Recently I’ve been researching a class of naval vessels that doesn’t usually attract much attention. Since there were 44 of them they weren’t exclusive or unique, although they were very special to the shipyards that built them. I’m talking about the P boats, Patrol Boats, of the First World War, that were built between 1915 and 1917.
The P boats were built under the Emergency War Programme and were designed to relieve destroyers of patrol and escort work and submarine hunting.
The outline scheme for the boats stipulated that they should be of minimum size consistent with sea-keeping qualities, be simple of construction, and have adequate speed to run down submarines. They were also to be of shallow draught and have low upperworks to reduce visibility and windage. They were to be built of mild steel but with a hard steel stem for ramming submarines. They carried a crew of about 50 men.
Specifying that they were to be simple to construct meant shipyards that usually built tramp steamers and colliers could be commissioned to build P boats. The Admiralty awarded the contracts to 18 different shipyards around the country. Small yards from theTyne and from the Wear were proud of their contribution to the fighting navy and they commissioned models of the boats they built. John Readhead & Sons of South Shields (P31, P47 and P48), Robert Thompson & Sons of Sunderland (P28 and P49), and R A Bartram & Sons ofSunderland(P23 and P41) all had models made, and over the years those models have come into TWAM’s collections
I thought it might be interesting to explore the type by looking at the model of the Bartram’s boat, P23, and also referring to entries in William Bartram’s diary. William N Bartram was the second son of Sir Robert A Bartram and was born at South Hylton in 1862. He worked for the family shipbuilding firm throughout his life and was managing director from around 1908 until his death on 22nd November 1923.
The diary gives us a unique insight into the building, launch, trials and handover of the boat. We are fortunate that the diary (TWAS : DS.BM/2/1) has survived as part of the collection of Tyne and Wear Archives.
The P boats had a large rudder area and a hull that was strongly cut up aft to give rapid turning. A resemblance to large submarines was fostered to give the boats a chance to close the range and sink a German U-boat by ramming or gunfire. A low, sharply cut away, funnel added to that impression.
The armament consisted of a single 4 – inch gun, a 40 mm anti-aircraft gun, and two 14 inch torpedo tubes. The model shows a second 4 – inch gun fitted aft; an addition proposed in 1916 but adopted in only one vessel, P52.

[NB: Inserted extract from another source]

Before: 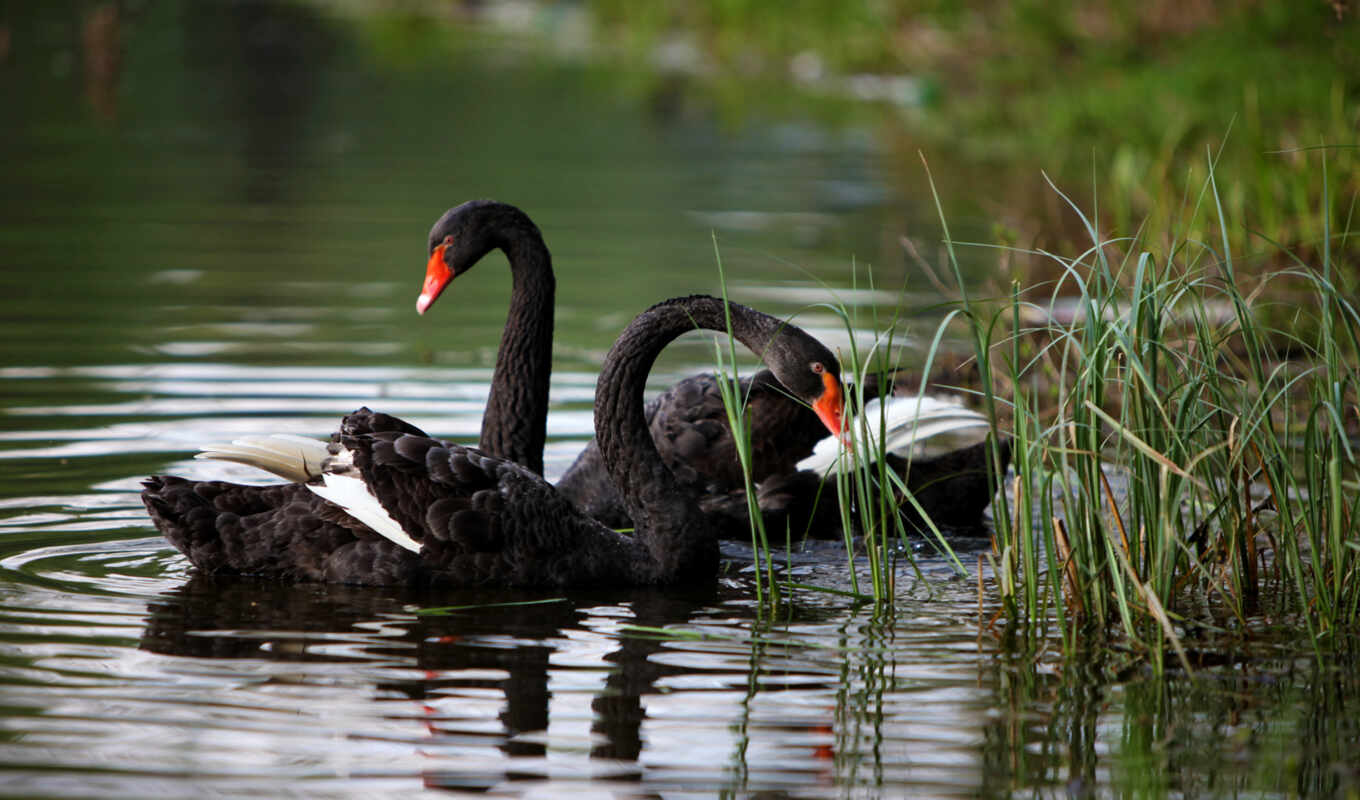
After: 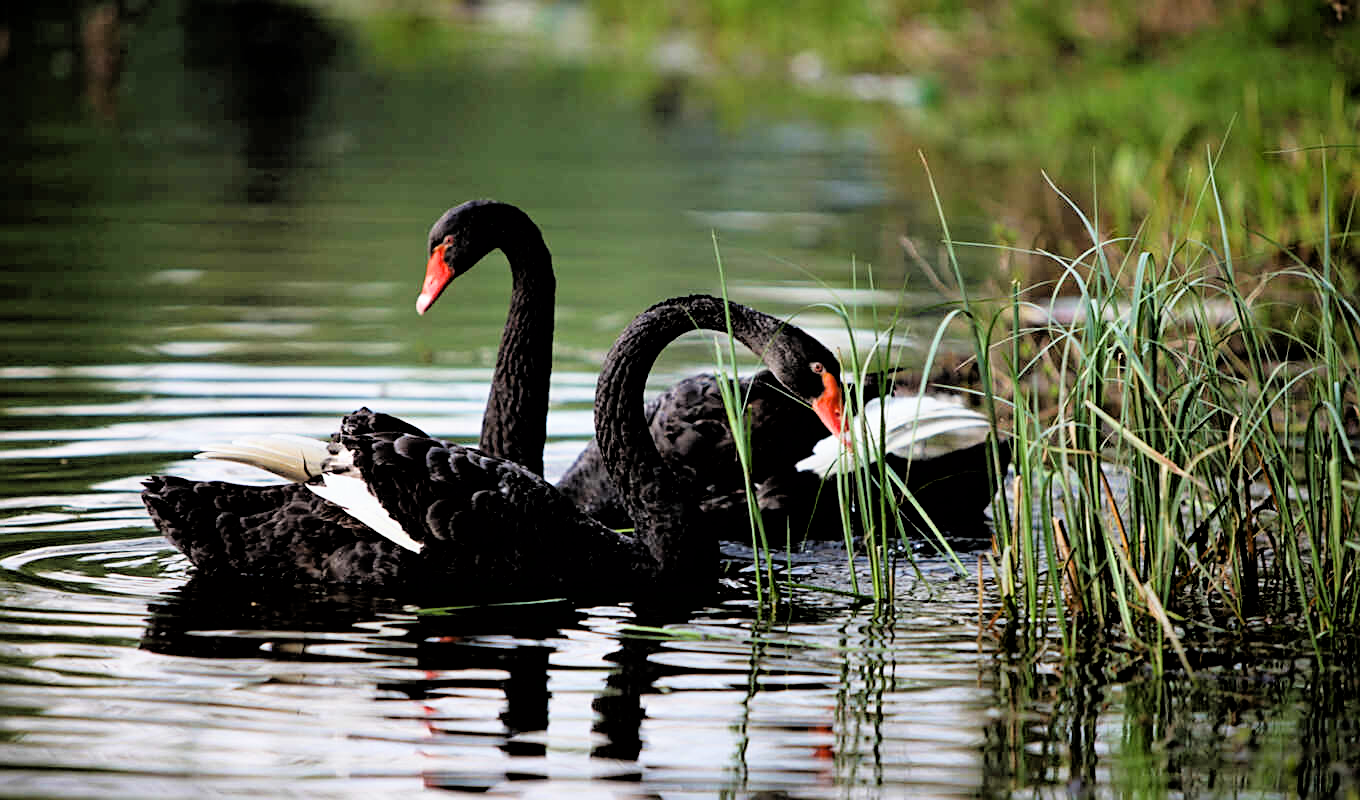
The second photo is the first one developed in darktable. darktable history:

The two 14 in. torpedo tubes mounted port and starboard on the stern facing aft were recycled from old torpedo boats. It was hoped that they could be used to cripple German surface warships with torpedoes if attacked during one of the many East Coast raids. The P boats were excellent in an anti-submarine role in all weathers.
P23 had her official sea trials on June 21st 1916. William Bartram was aboard and recorded the details in his diary. After a four hour full power trial, four speed runs were made over the measured mile at a mean speed of 21.8 knots. This easily exceeded the required maximum speed of 20 knots. The trials concluded with turns performed going ahead and astern.
On June 26th William Bartram formally handed over P23 to her commander, Lieutenant Smith. After swinging the boat to correct her compasses she left for Dover and duty with the Dover Patrol. All the boats served with the Dover Patrol, Nore Local Defence Flotilla or Portsmouth Escort Force.
William Bartram continued to be interested in P23’s progress. When she got a stray piece of net around her port propeller and bent her turbine blades he rushed to London to visit the boat in dock at Limehouse. Lieutenant Smith, Sub Lieutenant Symons and Engineer Hills declared that P23 was the best boat at Dover, that she had less vibration than the other P boats and that her engine room arrangements and cabins were better. Bartram must have been delighted with their praise and he recorded the remarks in his diary entry of 22nd August 1916.
When I started this piece of research I knew that the model came from Bartram’s shipyard but I didn’t know who had made it. The diary entry of October 5th 1916 provided the answer.
“This afternoon Crawford brought the model of the Patrol Boat down. This is one we have had made for ourselves, it is a fine piece of work”
C Crawford & Sons was a firm of model makers based in St. Marks Crescent,Sunderland in 1916.
As we move towards the 100th anniversary of the outbreak of the First World War I am hoping to find out more about the careers of the P boats that were built in our area. 19 were built in North East shipyards, more than 40% of the total. All but P26, built by the Tyne Iron Shipbuilding Co., Willington Quay, survived the war so surely there must be some tales to tell.